| ARBEITSAUFTRAG 1 |
Nenne alle Personen, die im Auszug über englische Erziehungsanstalten mit Namen genannt werden.
| ARBEITSAUFTRAG 2 |
Entnimm dem Auszug über englische Erziehungsanstalten wörtlich die Stelle, die bei den Worten „Wir hatten Gelegenheit, die“ anfängt und nach „unterscheidet sie voneinander.“ aufhört.

| VORLIEGENDER AUSZUG |
_ _ _ _

Gewöhnlich sind es Landprediger, die irgend ein großes schönes Lokal, unfern der Kirche, in welcher sie predigen, mieten oder kaufen und neben ihren Berufsgeschäften dieses Erziehungsgeschäft treiben, wobei sich die sehr ehrwürdigen Herren ungemein wohl befinden. [Fußnote: dazu notierte Johanna in einer Fußnote. "Most reverend Sir, sehr ehrwürdiger Herr, der Titel der englischen Geistlichen."]

Wir hatten Gelegenheit, die Erziehungsanstalt des Herrn Lancaster in Wimbledon, acht englische Meilen von London, genau kennenzulernen. Sie gilt für eine der besten, selbst Lord Nelson ließ zwei seiner Neffen da erziehen [Fußnote: Admiral, Lord, lebte zu dieser Zeit zurückgezogen mit Lady Hamilton in der Grafschaft Surry. Am 21. Oktober 1805 schlug die englische Flotte unter seinem Befehl die spanisch-französische bei Trafalgar vernichtend. Er selbst kam dabei ums Leben.] Im Grunde gleichen sich alle; nur die Zahl der Zöglinge, die größere oder beschränktere Einrichtung des Ganzen unterscheidet sie voneinander.

_ _ _ _

| Datensätze aus einer Datenquelle |

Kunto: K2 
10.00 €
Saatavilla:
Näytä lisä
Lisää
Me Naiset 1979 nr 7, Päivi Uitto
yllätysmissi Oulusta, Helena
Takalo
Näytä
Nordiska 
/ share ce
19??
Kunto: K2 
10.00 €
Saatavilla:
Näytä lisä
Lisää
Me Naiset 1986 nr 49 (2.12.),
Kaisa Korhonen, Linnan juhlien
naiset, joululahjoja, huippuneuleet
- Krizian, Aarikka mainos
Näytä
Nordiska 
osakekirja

_ _ _ _

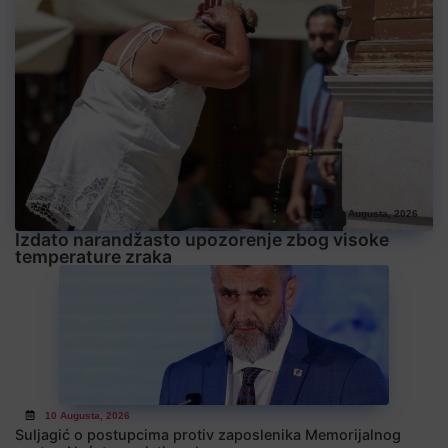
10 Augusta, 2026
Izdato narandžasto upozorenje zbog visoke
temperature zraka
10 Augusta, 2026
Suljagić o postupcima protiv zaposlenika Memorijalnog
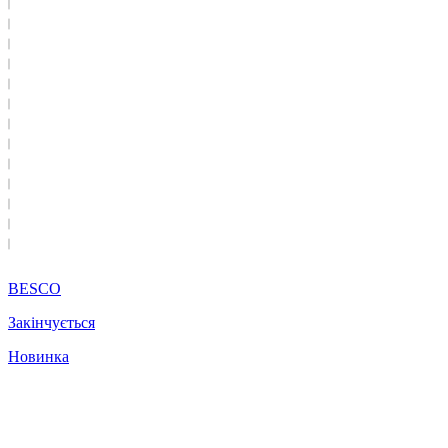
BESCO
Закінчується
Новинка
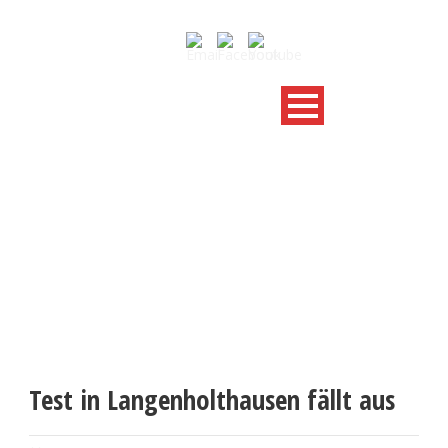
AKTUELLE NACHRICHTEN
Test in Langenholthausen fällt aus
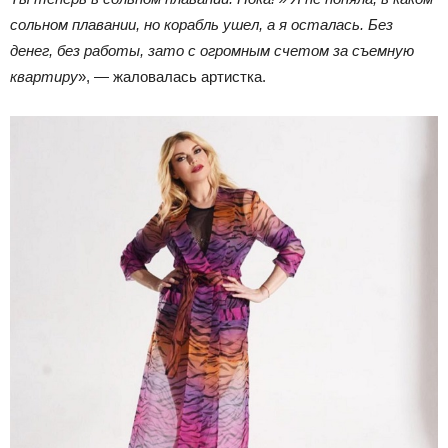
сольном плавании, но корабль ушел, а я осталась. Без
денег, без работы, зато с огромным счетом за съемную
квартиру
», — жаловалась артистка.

_ _ _ _

| MUSTERLÖSUNG 1 |
Johanna, Herr Lancaster, Lord Nelson, Lady Hamilton

| MUSTERLÖSUNG 2 |
Wir hatten Gelegenheit, die Erziehungsanstalt des Herrn Lancaster in Wimbledon, acht englische Meilen von London, genau kennenzulernen. Sie gilt für eine der besten, selbst Lord Nelson ließ zwei seiner Neffen da erziehen [Fußnote: Admiral, Lord, lebte zu dieser Zeit zurückgezogen mit Lady Hamilton in der Grafschaft Surry. Am 21. Oktober 1805 schlug die englische Flotte unter seinem Befehl die spanisch-französische bei Trafalgar vernichtend. Er selbst kam dabei ums Leben.] Im Grunde gleichen sich alle; nur die Zahl der Zöglinge, die größere oder beschränktere Einrichtung des Ganzen unterscheidet sie voneinander.